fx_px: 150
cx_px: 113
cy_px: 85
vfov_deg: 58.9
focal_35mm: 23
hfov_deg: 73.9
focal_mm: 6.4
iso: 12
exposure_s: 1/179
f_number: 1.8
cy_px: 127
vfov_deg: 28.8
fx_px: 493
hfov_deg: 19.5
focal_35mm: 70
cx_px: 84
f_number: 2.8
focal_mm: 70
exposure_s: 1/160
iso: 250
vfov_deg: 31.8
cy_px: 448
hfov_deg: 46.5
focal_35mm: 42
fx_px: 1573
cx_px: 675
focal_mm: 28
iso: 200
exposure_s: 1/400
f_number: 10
---
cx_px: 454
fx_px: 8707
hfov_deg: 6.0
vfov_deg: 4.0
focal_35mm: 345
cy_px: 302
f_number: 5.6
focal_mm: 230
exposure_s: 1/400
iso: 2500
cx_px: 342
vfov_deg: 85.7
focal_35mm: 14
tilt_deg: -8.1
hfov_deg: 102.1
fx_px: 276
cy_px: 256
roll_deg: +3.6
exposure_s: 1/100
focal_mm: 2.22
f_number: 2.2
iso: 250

Aim of the task >>
Look through the entries above and quote exactly the lines from the line with "focal_35mm: 42" to the line with "f_number: 10", counting both of those lines.

Answer to this exercise >>
focal_35mm: 42
fx_px: 1573
cx_px: 675
focal_mm: 28
iso: 200
exposure_s: 1/400
f_number: 10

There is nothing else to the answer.